# Horse Shampoo For Palomino



## Sadierebel (Jan 24, 2009)

Last year I started showing my palomino mare under saddle and we didn't blanket very much because we groom 3x more than If she wasn't being shown. I've been using White N' Bright and Its not working very well, I was told by somebody that boarded at a barn we were showing at that had 2 palomino geldings to use it. It pretty much takes the majority of the stain out but you can still see a 'spot' on her coat. Like a shade or two darker then her actual coat color. I was wondering If anybody knew of a brand of shampoo that works well on light coated horses. I don't want her to spend 3/4 of the show season with a sheet on. But no matter what mud tends to stick like glue to her, I haven't shown a white/palomino horse in years and I can't even begin to remember what I use to use. It seems like everybody keeps giving me sprays and color enhancers, I just mostly want a stain remover that won't affect the coloring of her coat.
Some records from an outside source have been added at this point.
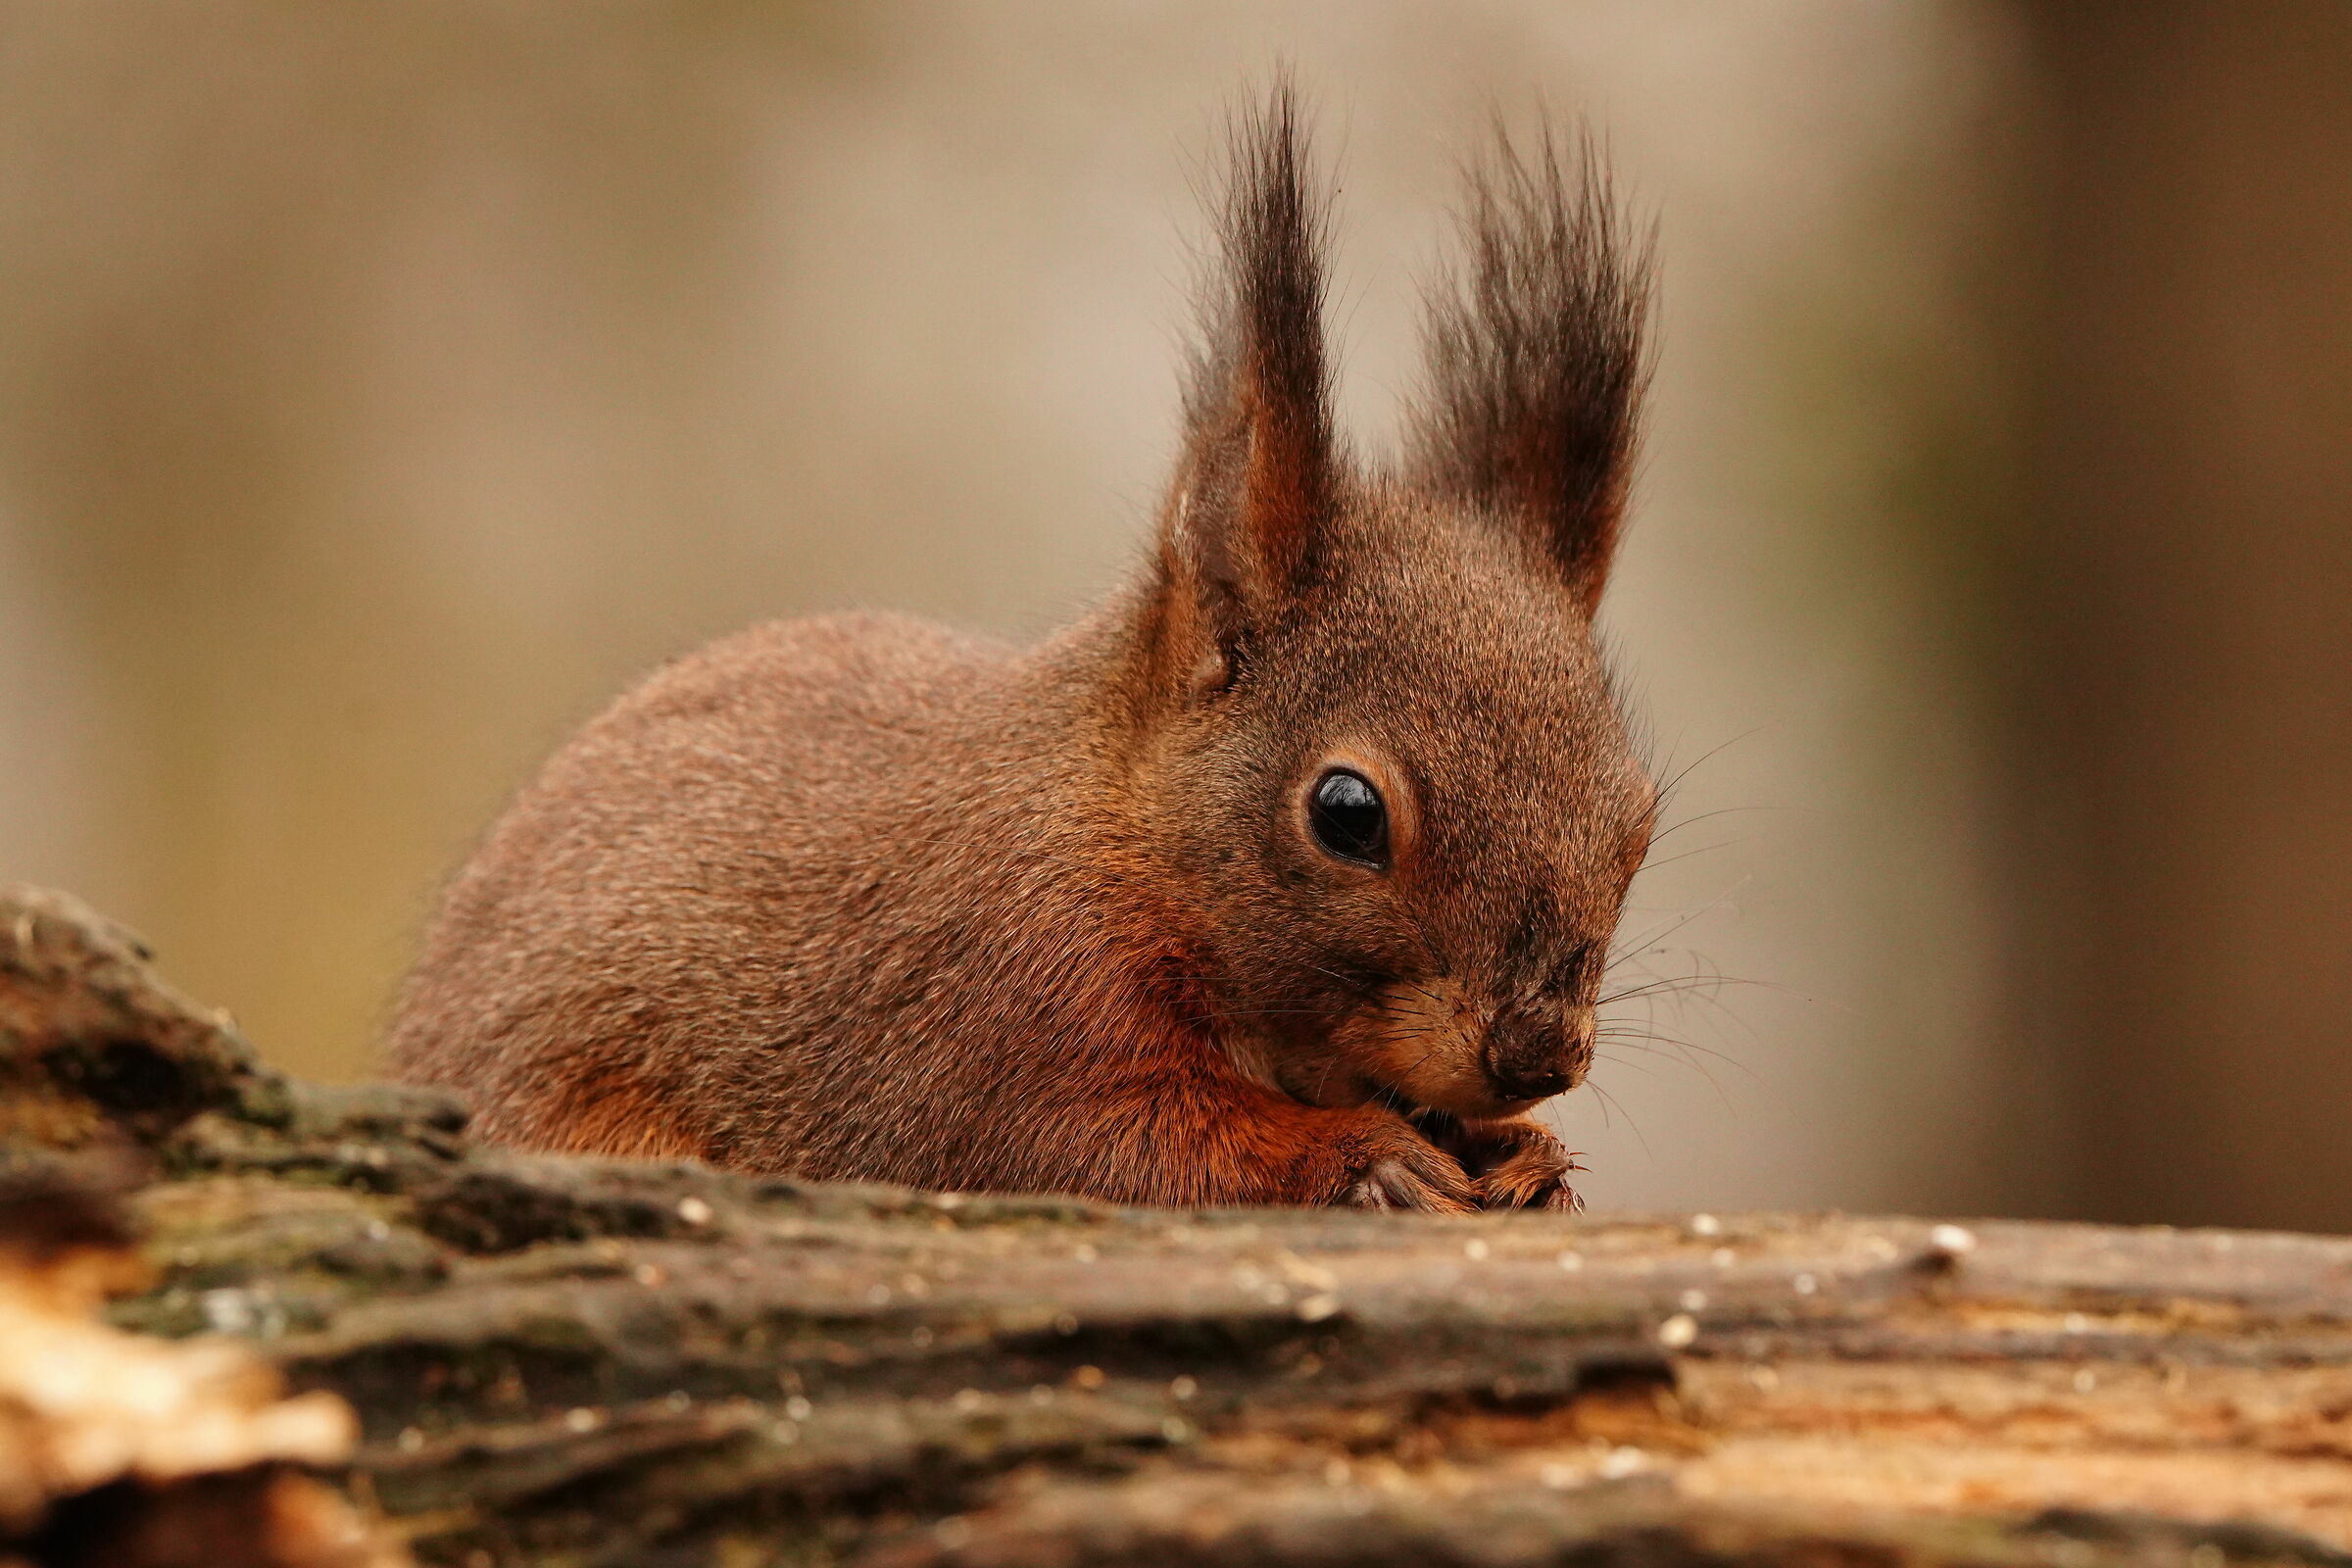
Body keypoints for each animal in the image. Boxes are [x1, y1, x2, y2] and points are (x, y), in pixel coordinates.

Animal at [386, 87, 1658, 1215]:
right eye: (1346, 812)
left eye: (1638, 823)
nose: (1538, 1052)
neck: (1115, 828)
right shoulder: (1000, 1002)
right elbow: (1112, 1145)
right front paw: (1367, 1154)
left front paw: (1529, 1155)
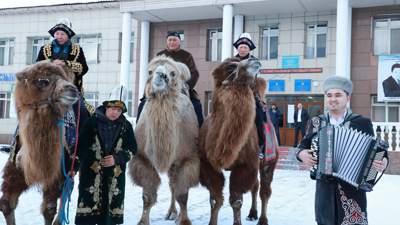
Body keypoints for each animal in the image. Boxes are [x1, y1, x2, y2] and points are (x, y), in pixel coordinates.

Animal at [0, 60, 79, 224]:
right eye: (43, 81)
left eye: (66, 79)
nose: (72, 89)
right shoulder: (17, 168)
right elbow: (6, 204)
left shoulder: (56, 172)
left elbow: (49, 210)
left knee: (66, 191)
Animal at [129, 55, 199, 225]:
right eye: (150, 71)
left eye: (172, 73)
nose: (162, 75)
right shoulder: (143, 159)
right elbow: (147, 196)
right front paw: (143, 221)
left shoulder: (186, 159)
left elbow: (183, 194)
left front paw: (184, 220)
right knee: (172, 184)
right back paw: (171, 213)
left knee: (175, 185)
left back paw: (175, 214)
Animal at [199, 58, 278, 225]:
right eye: (231, 66)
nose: (254, 59)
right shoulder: (207, 164)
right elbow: (215, 199)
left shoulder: (245, 164)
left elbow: (236, 200)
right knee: (256, 186)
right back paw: (252, 213)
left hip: (270, 160)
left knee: (264, 190)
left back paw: (262, 219)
Somebody told me Quic Silver but other people say it changes the color of the coat, specially If there left In sun light??


----------



## toosleepy (Jan 14, 2009)

i love quick silver shampoo and its never changed the color of my horse's legs. my friend has a very loud tobiano black and white gelding, she uses that also and has never had a color issue. the only other thing i'd recommend is the vetrolin blueing shampoo and green spot remover. i've had excellent results with both.


----------



## StormyBlues (Dec 31, 2008)

*I LOVE LOVE LOVE LOVE my Quic Silver! I always have a bottle on hand! It has never turned Blue purple, BUT it did turn my hands purple LOL!:lol: great stuff!*


----------



## Sadierebel (Jan 24, 2009)

lol, I normally use gloves so the hand coloring should be a problem. I'll pick up a bottle and give it a try .


----------



## My Beau (Jan 2, 2009)

purple power shampoo is great for white/light colors!


----------



## hrsjmpr32 (Nov 4, 2008)

I actually bought a great shampoo fpr my pal/white paint mare I used to own called rio- vista shampoos for palominos it worked wonderful and she was a very messy horse, but always looked awesome on show days


----------